Presently manufactured fuel lines for automobiles are made of relatively thick walled tubes of nylon 11 of 12. These materials provide the desired resistance to fuels such as gasoline, both leaded, unleaded and supra, diesel fuel, methanol, ethanol and sour gas. The nominal wall thickness of such tubes is approximately forty-thousandths of an inch (1 mm), since this provides the desired mechanical requirements of burst pressure (500 psig, minimum), sag resistance, kink resistance, cold impact resistance (at least 1 ft. lb. at minus 40.degree. C.) and general handling durability. For fuel transport alone, however, a wall thickness of only one- to two-thousandths of an inch is actually necessary. The remainder of the wall thickness is necessary to protect and support the inner, fuel containing thickness, as well as to provide the necessary mechanical properties to the tube.
In order to properly route the fuel line throughout the vehicle, turns and bends are generally thermally preformed into the thick tube.
In the same manner, vapor tubes for recycling the fuel vapors in an automobile pollution control device must be resistant to the fuel as well as to combustion vapors. For this use, the tubing must be made of a fuel and combustion gas resistant material which, as with fuel lines, are generally thermally preformed.
One significant problem with the use of thermoplastic tubes (such as polyethylene, polypropylene, polyvinyl chloride or the like) is the relatively high gas vapor permeation of those materials. Therefore, in order to successfully transport fuel, tubes of those thermoplastic material must be surface treated to block or reduce such vapor transmission. Furthermore, no suitable method currently exists for surface coating the inner diameter of extruded thermoplastic tubing.
Also, for many applications, plastic tubing cannot prudently be used because of the work environment. Plastic tubing in the area of a welding operation is subject to rupture by weld splatter which may melt the tube wall. This occurrence could have disastrous effects if the tube is carrying a flammable substance, such as the fuel. Alternatively, to prevent against excessive abrasion or hot spots in localized areas, it is possible to provide this plastic tube with additional components, such as protective sleeves of rubber, metal or the like, in such localized areas. A disadvantage of this solution is that it is not always known where such problem areas will be encountered.
Therefore, thin walled metal tubing has been considered for this application, but it has not been found satisfactory due to its poor bending characteristics. A thin tube wall on an inner bend radius kinks very readily due to its inability to withstand a compressive load.

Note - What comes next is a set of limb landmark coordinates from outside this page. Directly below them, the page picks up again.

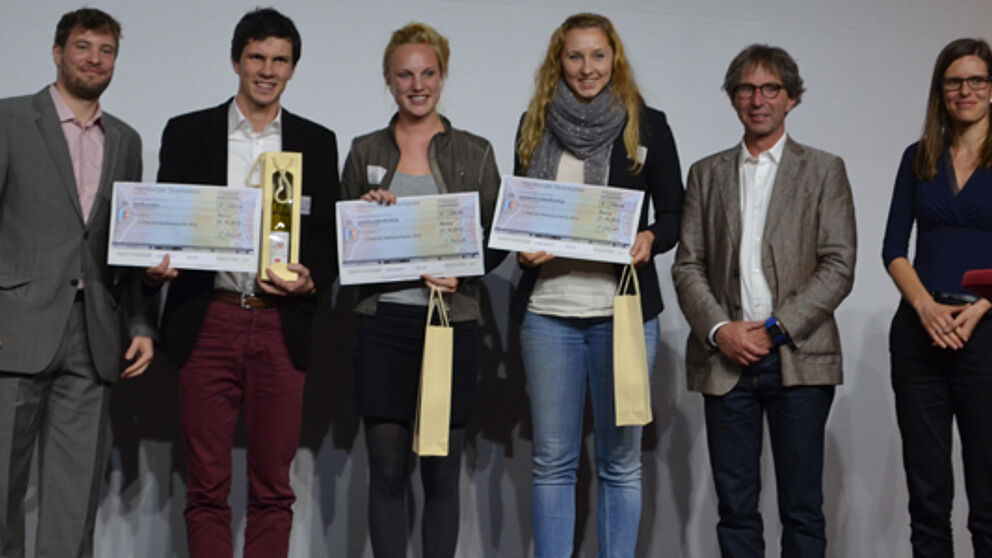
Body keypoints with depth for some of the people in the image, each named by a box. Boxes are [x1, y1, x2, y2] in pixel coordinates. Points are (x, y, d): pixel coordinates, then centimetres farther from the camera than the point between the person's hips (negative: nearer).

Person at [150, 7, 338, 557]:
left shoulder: (317, 142, 11)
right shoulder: (187, 132, 9)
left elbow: (328, 236, 9)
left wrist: (310, 280, -11)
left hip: (281, 324, 1)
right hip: (208, 322, 0)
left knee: (273, 485, 5)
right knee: (207, 485, 3)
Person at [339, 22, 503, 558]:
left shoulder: (475, 152, 7)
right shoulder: (364, 151, 10)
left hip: (453, 321, 0)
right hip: (383, 323, 1)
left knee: (442, 473, 4)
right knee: (387, 470, 2)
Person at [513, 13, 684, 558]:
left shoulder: (647, 124, 4)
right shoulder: (534, 125, 10)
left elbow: (673, 212, 7)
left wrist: (649, 239, -14)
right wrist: (522, 247, -5)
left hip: (624, 310, -1)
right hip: (548, 310, 2)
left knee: (620, 460, 6)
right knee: (552, 461, 5)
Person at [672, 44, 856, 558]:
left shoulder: (824, 170, 7)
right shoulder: (706, 173, 14)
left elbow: (839, 267, -1)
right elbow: (687, 266, 8)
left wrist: (775, 329, -10)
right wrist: (719, 330, -8)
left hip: (799, 359, -2)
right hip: (725, 360, 2)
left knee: (801, 508, 1)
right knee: (735, 507, 4)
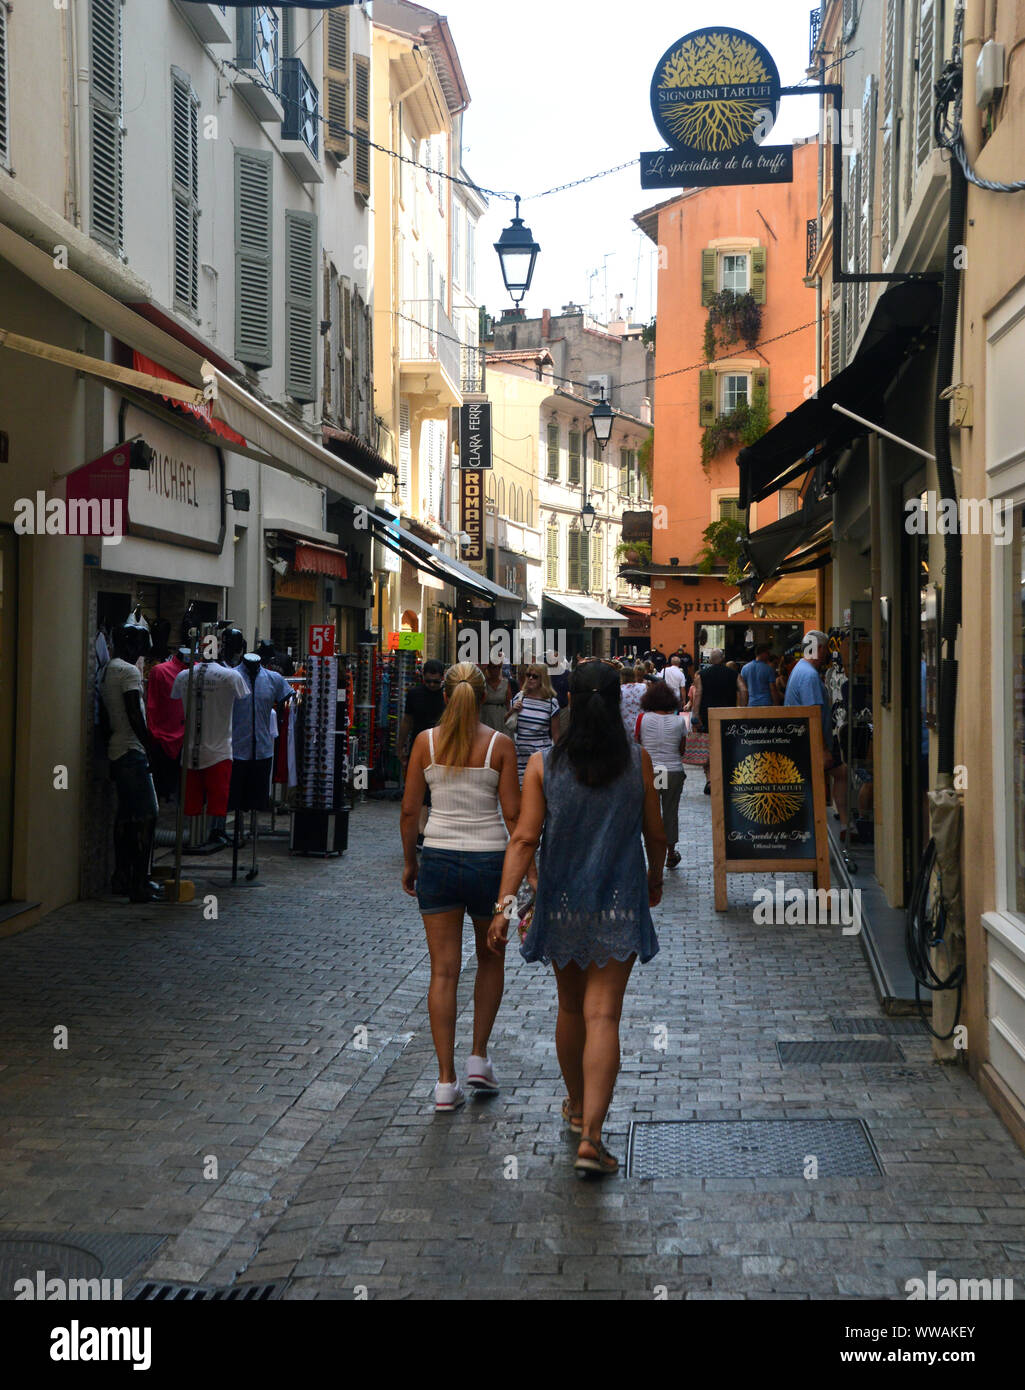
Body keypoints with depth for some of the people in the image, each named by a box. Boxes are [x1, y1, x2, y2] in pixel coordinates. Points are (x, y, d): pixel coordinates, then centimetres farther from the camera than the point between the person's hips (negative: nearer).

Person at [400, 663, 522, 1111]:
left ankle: (446, 1081, 3)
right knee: (490, 959, 22)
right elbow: (513, 814, -6)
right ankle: (479, 1058, 18)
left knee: (443, 970, 4)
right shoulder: (500, 744, -5)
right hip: (489, 859, -1)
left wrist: (410, 862, 13)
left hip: (438, 859, 1)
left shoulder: (425, 741, -2)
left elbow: (409, 811, 0)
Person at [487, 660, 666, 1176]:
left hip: (561, 903, 2)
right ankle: (590, 1137, -13)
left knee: (570, 1008, 20)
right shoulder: (637, 761, -6)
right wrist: (655, 878, 22)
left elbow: (525, 838, -11)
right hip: (619, 905, -2)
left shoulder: (543, 764, -6)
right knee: (602, 1016, -4)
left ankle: (577, 1107, 38)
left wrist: (503, 906, -11)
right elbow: (655, 834, 2)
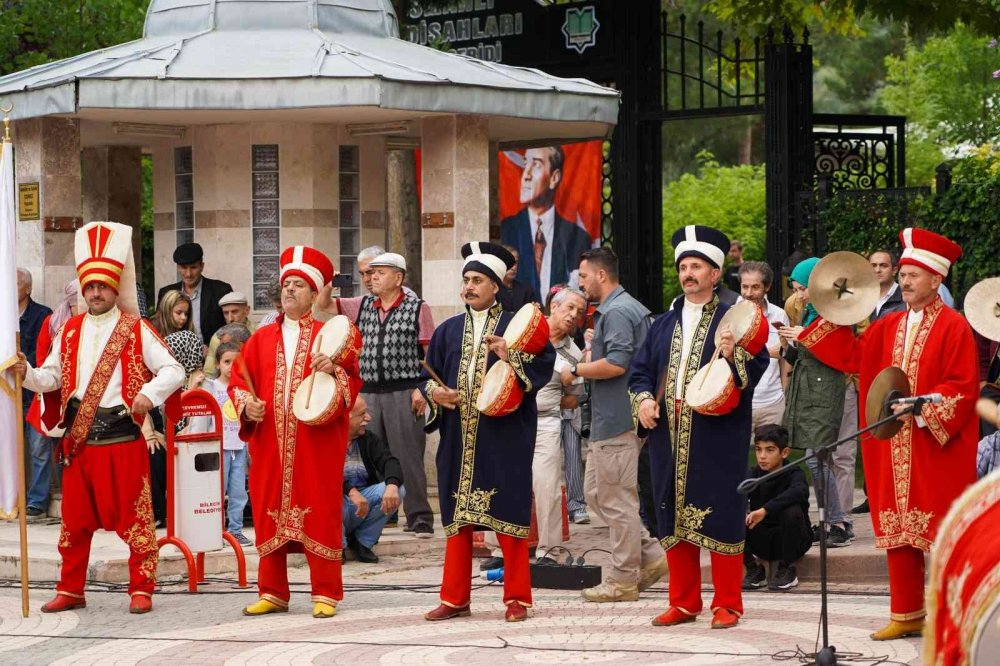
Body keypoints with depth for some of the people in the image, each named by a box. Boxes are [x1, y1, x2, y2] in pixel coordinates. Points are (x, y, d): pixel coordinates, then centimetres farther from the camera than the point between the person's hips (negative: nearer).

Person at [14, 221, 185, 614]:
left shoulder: (136, 330, -1)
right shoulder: (71, 331, 13)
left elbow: (173, 371, -3)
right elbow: (53, 376, 13)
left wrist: (149, 394, -19)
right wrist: (27, 374, -7)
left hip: (122, 438, -4)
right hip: (78, 439, 4)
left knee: (133, 517, -1)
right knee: (75, 518, 10)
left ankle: (141, 590, 5)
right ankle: (70, 590, 19)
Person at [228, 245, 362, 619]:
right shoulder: (262, 339, 15)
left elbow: (353, 382, 0)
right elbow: (238, 380, 16)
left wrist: (334, 371, -20)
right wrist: (246, 403, -4)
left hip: (315, 444, -3)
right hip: (269, 443, 4)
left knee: (319, 514, -4)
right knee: (268, 514, 4)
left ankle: (325, 594, 2)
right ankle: (273, 593, 12)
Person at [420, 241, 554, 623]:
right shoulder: (448, 331, 14)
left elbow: (543, 365, -6)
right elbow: (428, 376, 18)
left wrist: (512, 358, -21)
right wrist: (434, 392, -2)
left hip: (504, 438, -4)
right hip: (458, 438, 4)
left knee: (507, 515, -3)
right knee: (457, 516, 5)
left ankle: (517, 598, 3)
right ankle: (455, 598, 11)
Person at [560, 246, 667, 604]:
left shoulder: (616, 312, -16)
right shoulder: (631, 308, 18)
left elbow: (616, 363, -26)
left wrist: (576, 371, -13)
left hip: (618, 422, -11)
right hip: (610, 421, 11)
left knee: (617, 500, -4)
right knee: (596, 493, 15)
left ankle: (623, 580, 3)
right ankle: (650, 555, 15)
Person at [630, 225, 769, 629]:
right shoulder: (665, 324, 17)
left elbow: (758, 368, -7)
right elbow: (640, 370, 19)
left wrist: (733, 357, -25)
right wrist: (643, 398, 1)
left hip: (717, 437, -5)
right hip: (669, 433, 5)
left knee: (720, 516, -4)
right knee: (674, 518, 7)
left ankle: (727, 604, 3)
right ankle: (683, 603, 16)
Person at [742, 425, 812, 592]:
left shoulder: (794, 473, -13)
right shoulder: (753, 475, 0)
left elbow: (800, 492, -37)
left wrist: (764, 510, -45)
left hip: (791, 541, -3)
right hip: (761, 541, 3)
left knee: (792, 511, -34)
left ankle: (787, 570, -13)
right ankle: (754, 570, -3)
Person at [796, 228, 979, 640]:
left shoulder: (954, 327, -7)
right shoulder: (890, 326, 13)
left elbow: (963, 388, -13)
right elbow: (853, 357, 17)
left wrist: (920, 408, -22)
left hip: (937, 449, -6)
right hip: (895, 450, 6)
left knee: (940, 533, -4)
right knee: (897, 529, 7)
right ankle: (906, 614, 13)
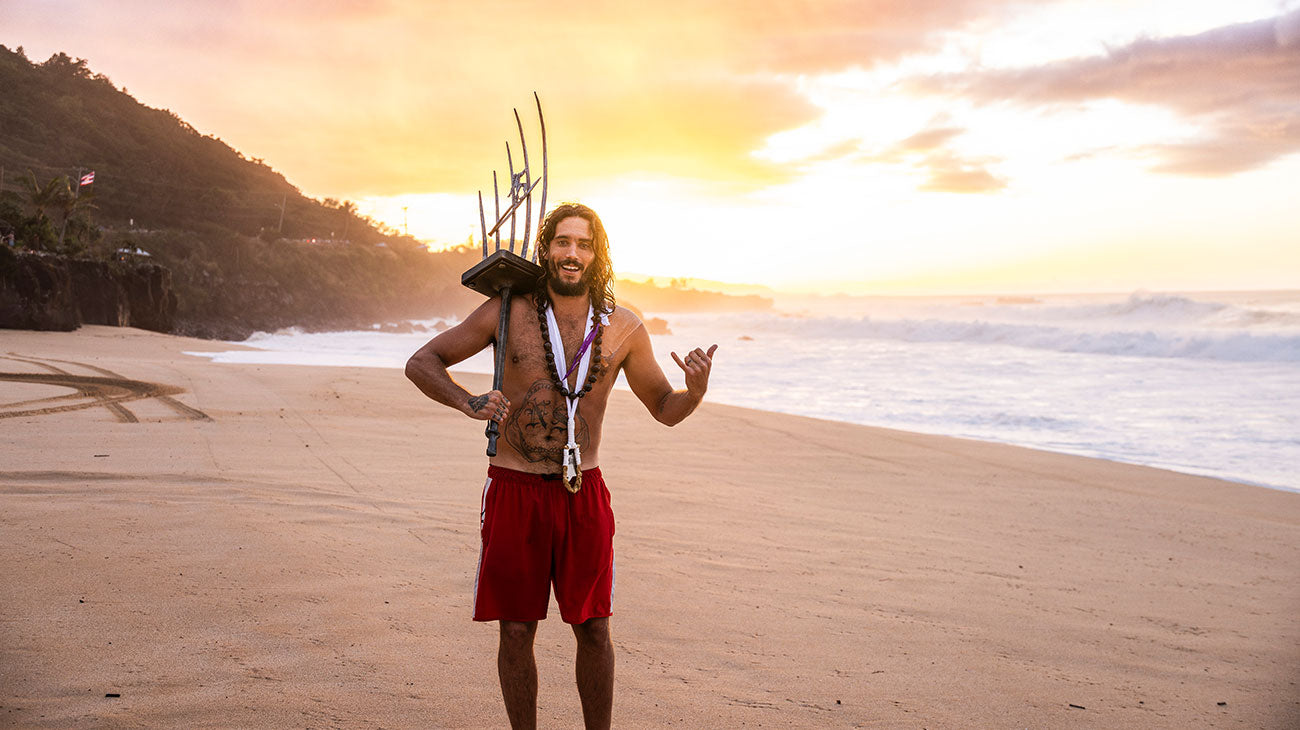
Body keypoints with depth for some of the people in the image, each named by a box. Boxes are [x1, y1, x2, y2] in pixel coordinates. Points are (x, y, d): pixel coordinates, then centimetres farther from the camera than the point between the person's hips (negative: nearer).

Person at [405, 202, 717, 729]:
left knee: (593, 628, 6)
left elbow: (666, 409, 11)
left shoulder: (623, 329, 2)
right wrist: (467, 402, -17)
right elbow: (421, 363, 3)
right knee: (516, 630, 6)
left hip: (583, 492, 1)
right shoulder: (508, 312, -3)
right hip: (514, 489, -1)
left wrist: (696, 390, -13)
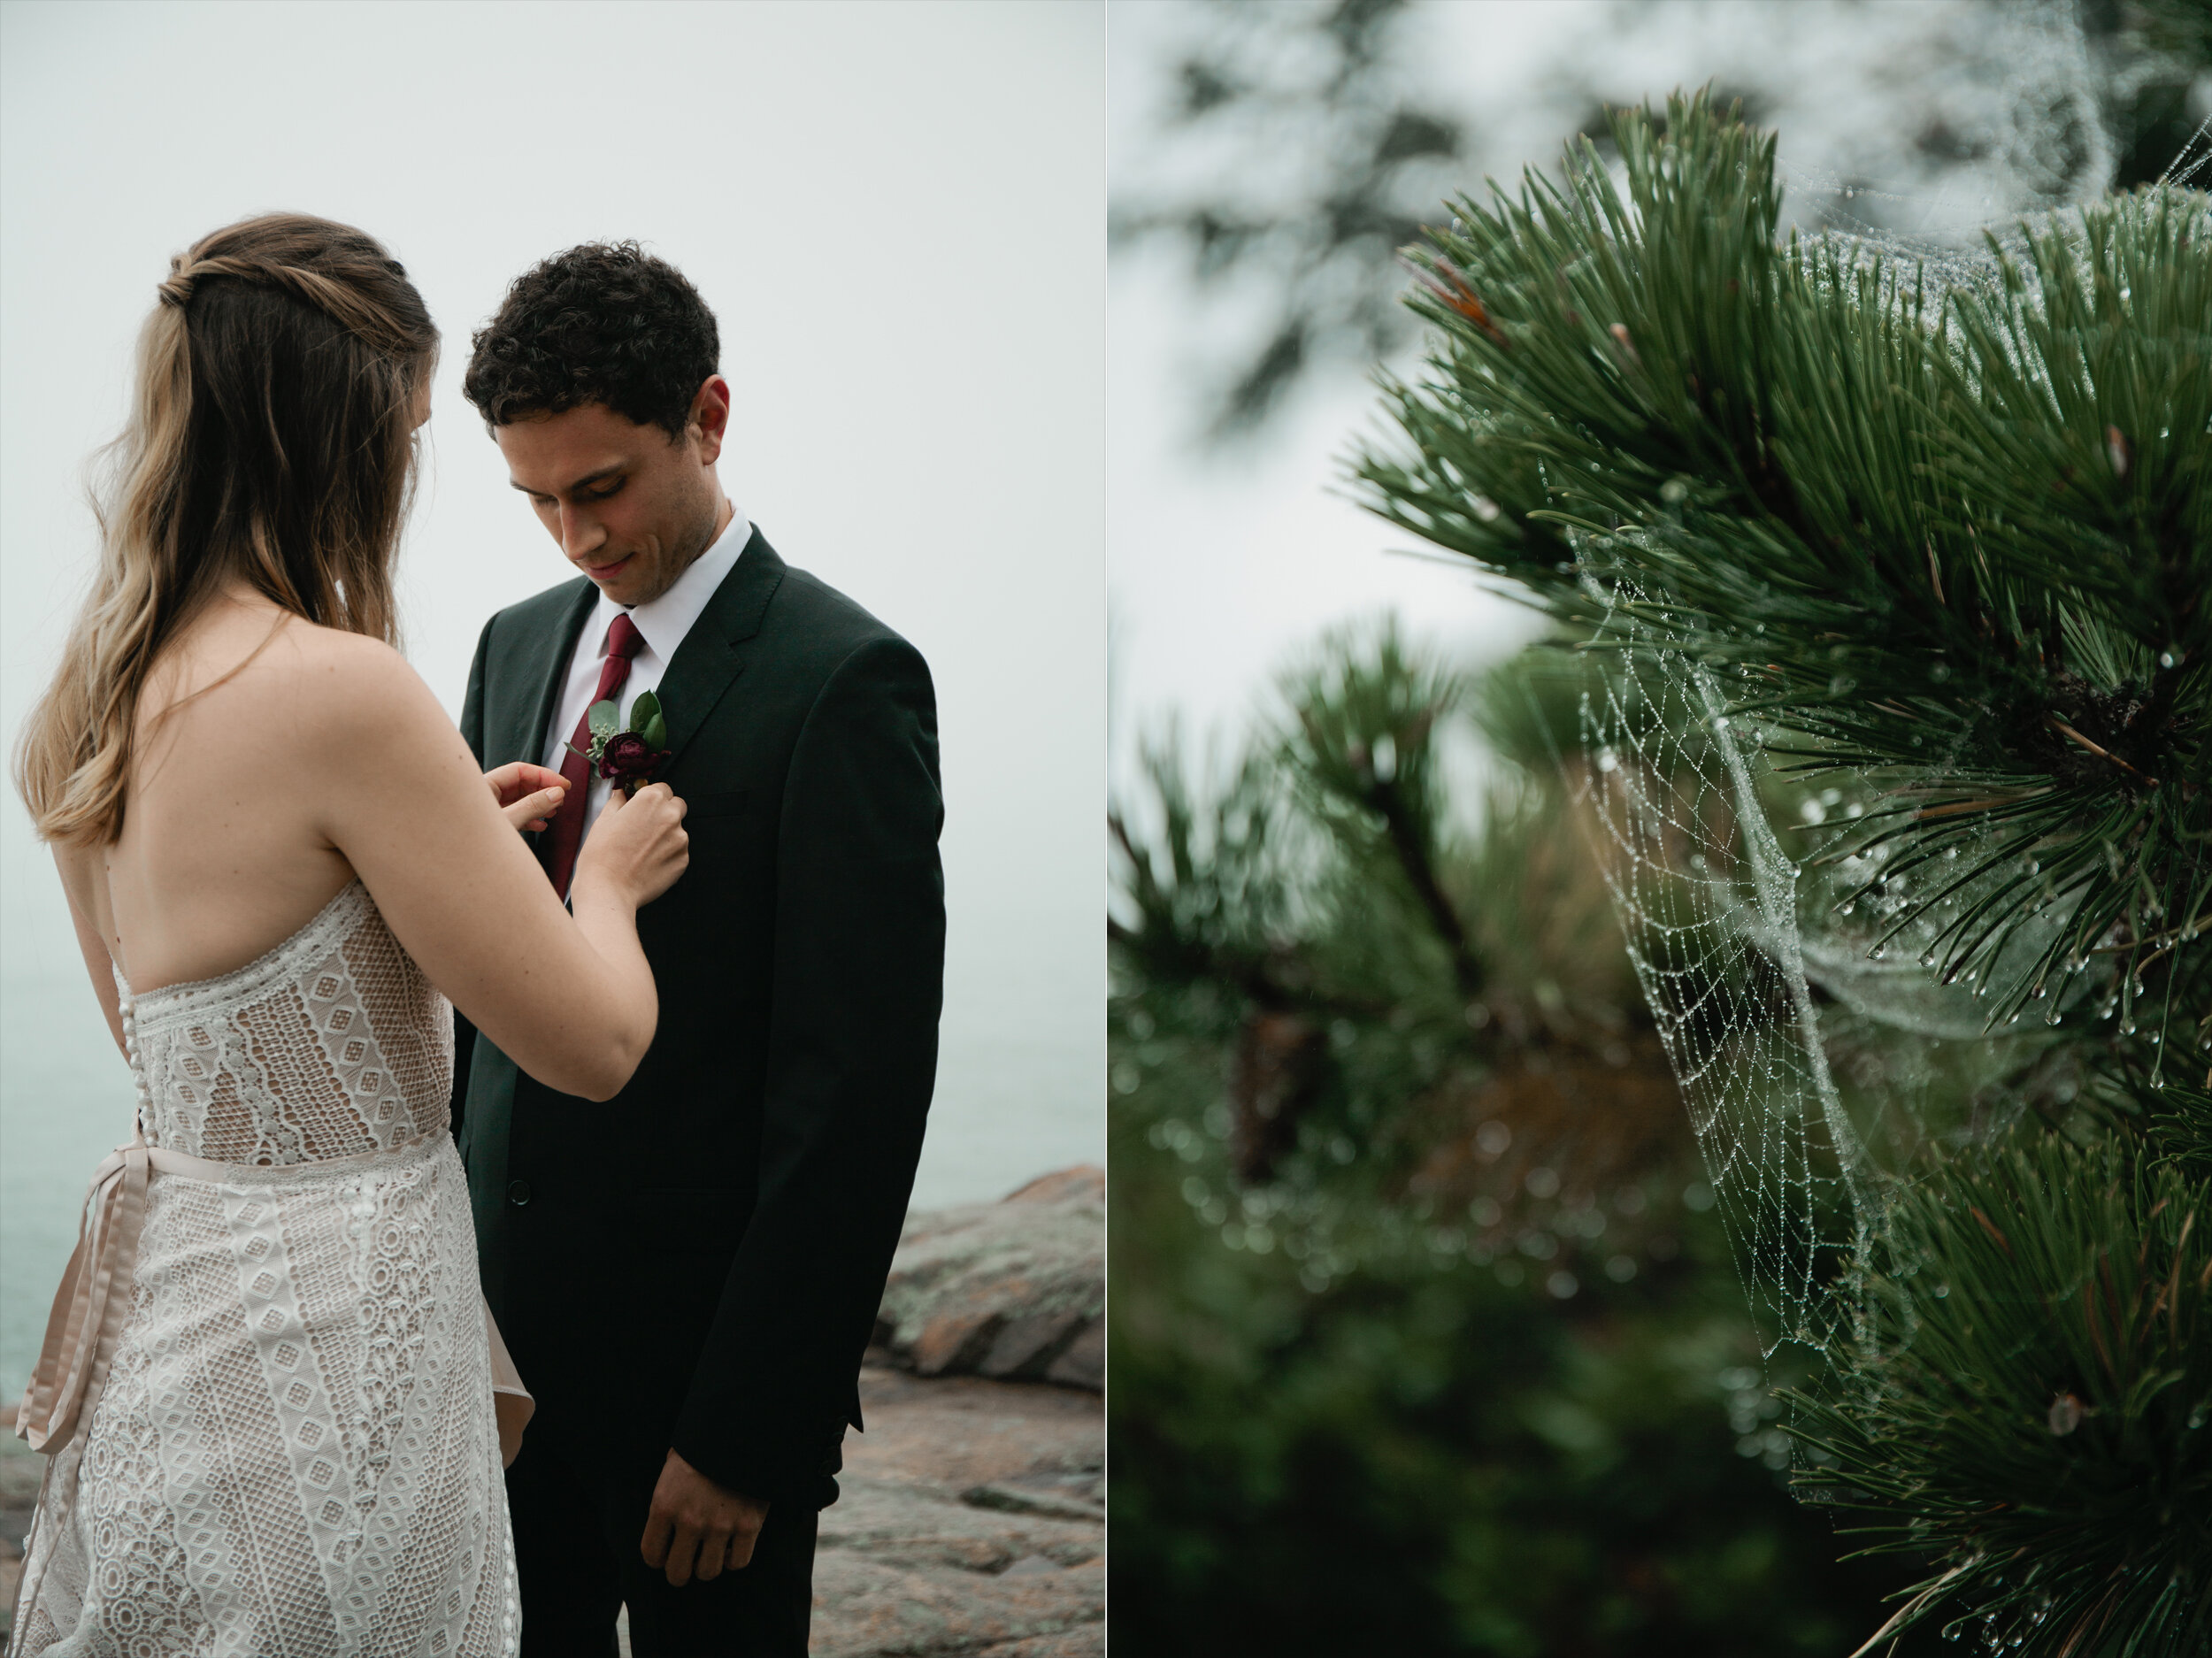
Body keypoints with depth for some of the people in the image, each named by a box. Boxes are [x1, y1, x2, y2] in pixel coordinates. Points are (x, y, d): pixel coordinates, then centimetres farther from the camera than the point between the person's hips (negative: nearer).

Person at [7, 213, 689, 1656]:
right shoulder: (342, 688, -23)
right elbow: (594, 1046, -17)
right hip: (318, 1347, -9)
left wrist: (443, 834, 17)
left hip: (168, 1305, 9)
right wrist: (608, 878, 5)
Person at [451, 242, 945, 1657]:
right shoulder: (518, 643, 9)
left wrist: (746, 1429, -17)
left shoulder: (841, 679, -14)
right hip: (501, 1319, 6)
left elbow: (859, 1091, -17)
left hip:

Flexible hose assemblies of plastic and metal for fuel lines are shown in the prior art. U.S. Pat. No. 2,787,289 to Press discloses a flexible line made of an extruded polytetrafluoroethylene tube which is surrounded by one or more layers of reinforcing wire braid of stainless steel and covered by a flexible tubular cover which is made of asbestos impregnated with a substantially oil proof material. This type of line, although flexible, is also resilient so that it is not capable of maintaining the shape into which it is bent. This is undesirable for many automotive applications since at least some type of semi-rigidity or shape holding property is necessary to maintain the line in the proper position.
In U.S. Pat. No. 4,327,248 to Campbell, there is disclosed a shielded electrical cable. The shield is made of a flexible metal tape with a coating of a copolymer of ethylene with a monomer having a reactive carboxyl group bonded to at least one of its sides. An adhesive is used to bond the coating to a flexible or semi-rigid non-olefinic polymeric material.
The present invention resolves the deficiencies of the prior art and provides a low cost plastic to metal bonded encasement which can be mechanically formed or bent to a predetermined configuration and which further can retain its shape after being formed or bent without kinking. Furthermore, this composite tube provides increased resistance to abrasion, hot spots and vapor permeation than those of the prior art, due to its ability to rapidly dissipate heat axially and radially along the composite tube.